• Exercise goal: Pull every line from the records that has the word "nghiệp" in it.

[Exercise data Boundary: Start]

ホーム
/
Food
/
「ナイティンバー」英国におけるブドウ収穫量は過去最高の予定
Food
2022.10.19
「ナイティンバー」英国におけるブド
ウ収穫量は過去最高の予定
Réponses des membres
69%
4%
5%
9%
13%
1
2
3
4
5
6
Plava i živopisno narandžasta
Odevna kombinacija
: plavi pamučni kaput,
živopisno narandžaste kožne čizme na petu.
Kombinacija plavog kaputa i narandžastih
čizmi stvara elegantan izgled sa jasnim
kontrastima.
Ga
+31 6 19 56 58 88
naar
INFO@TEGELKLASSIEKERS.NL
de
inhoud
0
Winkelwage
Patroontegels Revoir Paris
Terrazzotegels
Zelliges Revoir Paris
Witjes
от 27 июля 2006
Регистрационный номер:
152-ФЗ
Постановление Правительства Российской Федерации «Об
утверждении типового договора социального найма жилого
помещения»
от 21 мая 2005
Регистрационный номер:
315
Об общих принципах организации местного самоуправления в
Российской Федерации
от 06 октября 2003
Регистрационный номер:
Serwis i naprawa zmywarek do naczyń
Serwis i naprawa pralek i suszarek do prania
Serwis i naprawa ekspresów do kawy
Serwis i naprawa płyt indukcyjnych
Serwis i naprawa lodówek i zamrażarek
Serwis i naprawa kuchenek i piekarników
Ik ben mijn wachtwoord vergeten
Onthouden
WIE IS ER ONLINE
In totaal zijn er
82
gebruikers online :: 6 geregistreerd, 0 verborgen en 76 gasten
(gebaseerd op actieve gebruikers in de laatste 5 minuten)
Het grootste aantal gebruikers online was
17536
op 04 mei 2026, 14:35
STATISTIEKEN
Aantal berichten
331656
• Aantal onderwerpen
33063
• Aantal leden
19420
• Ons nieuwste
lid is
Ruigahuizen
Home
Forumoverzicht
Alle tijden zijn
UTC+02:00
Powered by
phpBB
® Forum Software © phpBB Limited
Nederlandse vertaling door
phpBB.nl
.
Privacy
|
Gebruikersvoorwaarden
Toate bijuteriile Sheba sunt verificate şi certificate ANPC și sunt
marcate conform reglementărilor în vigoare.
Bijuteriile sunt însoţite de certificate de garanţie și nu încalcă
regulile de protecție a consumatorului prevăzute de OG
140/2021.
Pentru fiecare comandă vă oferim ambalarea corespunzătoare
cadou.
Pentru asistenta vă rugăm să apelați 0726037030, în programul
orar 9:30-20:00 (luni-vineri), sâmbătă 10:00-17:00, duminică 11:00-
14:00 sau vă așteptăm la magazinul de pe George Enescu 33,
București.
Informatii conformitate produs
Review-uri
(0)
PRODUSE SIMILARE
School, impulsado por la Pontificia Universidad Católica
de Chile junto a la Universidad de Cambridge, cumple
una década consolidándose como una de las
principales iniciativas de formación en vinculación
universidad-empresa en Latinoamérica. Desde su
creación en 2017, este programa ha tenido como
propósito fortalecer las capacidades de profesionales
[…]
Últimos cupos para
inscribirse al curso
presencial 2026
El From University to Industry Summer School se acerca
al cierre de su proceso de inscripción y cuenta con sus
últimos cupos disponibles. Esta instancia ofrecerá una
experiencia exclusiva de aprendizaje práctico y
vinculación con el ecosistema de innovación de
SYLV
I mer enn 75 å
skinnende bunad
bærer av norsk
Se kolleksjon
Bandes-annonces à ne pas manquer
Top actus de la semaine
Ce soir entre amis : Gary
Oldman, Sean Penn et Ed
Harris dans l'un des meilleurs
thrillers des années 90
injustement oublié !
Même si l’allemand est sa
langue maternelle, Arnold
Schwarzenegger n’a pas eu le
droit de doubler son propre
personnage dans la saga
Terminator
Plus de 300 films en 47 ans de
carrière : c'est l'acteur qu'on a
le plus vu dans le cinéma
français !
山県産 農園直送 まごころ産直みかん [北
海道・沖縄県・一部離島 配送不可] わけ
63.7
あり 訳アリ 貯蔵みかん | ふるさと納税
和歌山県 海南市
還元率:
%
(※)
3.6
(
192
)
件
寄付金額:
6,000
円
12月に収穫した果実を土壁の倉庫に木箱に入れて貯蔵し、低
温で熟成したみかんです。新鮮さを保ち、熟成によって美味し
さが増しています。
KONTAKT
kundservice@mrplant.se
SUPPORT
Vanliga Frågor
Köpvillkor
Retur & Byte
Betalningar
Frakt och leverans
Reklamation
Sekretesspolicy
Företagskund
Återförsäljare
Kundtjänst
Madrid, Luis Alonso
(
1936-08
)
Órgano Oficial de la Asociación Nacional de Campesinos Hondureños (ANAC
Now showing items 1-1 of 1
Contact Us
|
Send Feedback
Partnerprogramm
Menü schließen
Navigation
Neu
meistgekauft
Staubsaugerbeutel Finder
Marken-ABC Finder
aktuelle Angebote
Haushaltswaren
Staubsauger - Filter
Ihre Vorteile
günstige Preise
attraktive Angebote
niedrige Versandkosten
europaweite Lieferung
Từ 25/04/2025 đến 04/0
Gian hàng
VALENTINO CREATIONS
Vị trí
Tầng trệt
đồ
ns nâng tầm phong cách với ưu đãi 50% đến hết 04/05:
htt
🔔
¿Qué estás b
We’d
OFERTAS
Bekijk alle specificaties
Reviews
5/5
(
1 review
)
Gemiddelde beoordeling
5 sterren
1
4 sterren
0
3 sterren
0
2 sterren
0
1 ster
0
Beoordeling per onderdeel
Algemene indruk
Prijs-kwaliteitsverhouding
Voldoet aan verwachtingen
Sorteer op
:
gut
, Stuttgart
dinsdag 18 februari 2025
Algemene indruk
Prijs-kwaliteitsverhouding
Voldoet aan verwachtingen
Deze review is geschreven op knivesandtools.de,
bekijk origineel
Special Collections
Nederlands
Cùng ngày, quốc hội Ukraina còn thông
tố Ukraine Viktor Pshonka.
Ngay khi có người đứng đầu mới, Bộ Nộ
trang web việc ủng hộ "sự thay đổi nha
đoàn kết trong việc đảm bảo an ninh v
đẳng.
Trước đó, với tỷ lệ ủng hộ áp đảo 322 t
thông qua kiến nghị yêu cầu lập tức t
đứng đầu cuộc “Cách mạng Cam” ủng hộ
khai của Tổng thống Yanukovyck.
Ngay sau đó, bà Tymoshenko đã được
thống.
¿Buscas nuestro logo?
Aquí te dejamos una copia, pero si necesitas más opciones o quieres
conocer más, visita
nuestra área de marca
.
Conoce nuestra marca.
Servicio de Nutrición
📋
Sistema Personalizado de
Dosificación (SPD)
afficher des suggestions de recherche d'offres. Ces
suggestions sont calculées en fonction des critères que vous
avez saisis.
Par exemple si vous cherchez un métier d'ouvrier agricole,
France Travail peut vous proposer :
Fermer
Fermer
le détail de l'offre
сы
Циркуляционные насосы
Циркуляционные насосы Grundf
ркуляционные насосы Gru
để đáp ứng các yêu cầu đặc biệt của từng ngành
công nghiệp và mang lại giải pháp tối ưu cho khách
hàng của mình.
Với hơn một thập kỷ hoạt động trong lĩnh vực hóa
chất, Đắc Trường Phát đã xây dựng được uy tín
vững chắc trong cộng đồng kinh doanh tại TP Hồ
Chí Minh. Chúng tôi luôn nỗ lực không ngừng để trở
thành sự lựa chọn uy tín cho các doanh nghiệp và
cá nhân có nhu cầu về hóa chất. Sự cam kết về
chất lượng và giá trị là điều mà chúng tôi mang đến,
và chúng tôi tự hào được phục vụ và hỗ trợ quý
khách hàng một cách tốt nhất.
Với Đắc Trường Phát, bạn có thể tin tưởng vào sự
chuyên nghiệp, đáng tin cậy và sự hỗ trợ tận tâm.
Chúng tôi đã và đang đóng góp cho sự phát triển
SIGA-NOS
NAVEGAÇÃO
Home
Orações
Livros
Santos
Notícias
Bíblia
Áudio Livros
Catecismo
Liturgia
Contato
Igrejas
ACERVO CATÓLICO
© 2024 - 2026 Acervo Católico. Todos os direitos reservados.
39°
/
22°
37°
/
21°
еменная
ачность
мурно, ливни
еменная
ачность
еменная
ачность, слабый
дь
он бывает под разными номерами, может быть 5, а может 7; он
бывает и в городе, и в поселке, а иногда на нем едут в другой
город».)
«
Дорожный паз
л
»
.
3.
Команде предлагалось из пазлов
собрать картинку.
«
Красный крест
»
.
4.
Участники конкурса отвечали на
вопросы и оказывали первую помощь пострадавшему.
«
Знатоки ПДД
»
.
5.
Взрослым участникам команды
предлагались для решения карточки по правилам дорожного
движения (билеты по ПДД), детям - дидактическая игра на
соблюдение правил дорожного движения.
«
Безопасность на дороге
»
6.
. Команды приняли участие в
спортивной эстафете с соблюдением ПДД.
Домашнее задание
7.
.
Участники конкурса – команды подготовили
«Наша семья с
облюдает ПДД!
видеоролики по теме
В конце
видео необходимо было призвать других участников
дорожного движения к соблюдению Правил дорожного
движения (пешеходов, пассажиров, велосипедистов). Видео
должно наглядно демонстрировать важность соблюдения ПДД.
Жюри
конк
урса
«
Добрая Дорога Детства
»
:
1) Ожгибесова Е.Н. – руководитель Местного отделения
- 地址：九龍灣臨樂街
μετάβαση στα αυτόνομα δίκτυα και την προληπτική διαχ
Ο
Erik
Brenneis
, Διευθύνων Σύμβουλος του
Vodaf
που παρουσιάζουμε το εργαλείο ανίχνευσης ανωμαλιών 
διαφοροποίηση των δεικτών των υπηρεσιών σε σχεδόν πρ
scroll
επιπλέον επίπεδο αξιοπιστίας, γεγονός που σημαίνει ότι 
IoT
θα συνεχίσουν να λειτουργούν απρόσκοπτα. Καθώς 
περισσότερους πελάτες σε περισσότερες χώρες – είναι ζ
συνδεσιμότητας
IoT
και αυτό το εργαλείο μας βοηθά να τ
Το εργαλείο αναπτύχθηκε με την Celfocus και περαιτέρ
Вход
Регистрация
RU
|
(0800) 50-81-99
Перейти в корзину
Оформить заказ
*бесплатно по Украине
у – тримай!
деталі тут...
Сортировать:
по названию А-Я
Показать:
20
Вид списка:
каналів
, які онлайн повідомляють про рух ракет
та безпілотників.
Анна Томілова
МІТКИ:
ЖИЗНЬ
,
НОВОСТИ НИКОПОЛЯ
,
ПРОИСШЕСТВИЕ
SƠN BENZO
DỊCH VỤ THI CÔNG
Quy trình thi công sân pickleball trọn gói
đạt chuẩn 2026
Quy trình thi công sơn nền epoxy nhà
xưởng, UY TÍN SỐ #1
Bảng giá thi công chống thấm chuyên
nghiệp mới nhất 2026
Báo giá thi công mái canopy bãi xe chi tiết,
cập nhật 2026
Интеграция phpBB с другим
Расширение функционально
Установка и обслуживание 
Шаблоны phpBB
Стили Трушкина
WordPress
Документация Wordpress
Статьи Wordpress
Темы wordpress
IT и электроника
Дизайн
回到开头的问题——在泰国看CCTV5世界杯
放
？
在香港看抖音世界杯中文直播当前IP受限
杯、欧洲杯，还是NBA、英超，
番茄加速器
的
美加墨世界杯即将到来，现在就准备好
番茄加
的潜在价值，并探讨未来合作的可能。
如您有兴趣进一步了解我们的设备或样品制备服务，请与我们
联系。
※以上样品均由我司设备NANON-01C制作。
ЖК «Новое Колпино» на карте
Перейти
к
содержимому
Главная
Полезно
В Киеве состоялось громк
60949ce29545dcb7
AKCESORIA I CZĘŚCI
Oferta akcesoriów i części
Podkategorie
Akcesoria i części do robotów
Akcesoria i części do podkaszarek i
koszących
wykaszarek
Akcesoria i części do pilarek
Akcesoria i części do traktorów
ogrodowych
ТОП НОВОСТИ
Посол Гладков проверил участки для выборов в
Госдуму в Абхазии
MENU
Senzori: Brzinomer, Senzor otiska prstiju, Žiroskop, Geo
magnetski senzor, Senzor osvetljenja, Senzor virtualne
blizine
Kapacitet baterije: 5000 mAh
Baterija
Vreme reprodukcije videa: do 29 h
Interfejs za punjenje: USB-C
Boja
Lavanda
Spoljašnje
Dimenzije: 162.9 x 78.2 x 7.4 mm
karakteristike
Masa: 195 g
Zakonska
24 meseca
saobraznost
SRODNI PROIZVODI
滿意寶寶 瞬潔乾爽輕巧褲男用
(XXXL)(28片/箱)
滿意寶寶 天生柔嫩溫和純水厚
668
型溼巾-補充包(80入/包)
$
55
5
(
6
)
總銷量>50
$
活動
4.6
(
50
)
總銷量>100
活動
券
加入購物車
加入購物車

[Exercise data Boundary: End]

• The answer:
công nghiệp và mang lại giải pháp tối ưu cho khách
thành sự lựa chọn uy tín cho các doanh nghiệp và
chuyên nghiệp, đáng tin cậy và sự hỗ trợ tận tâm.
nghiệp mới nhất 2026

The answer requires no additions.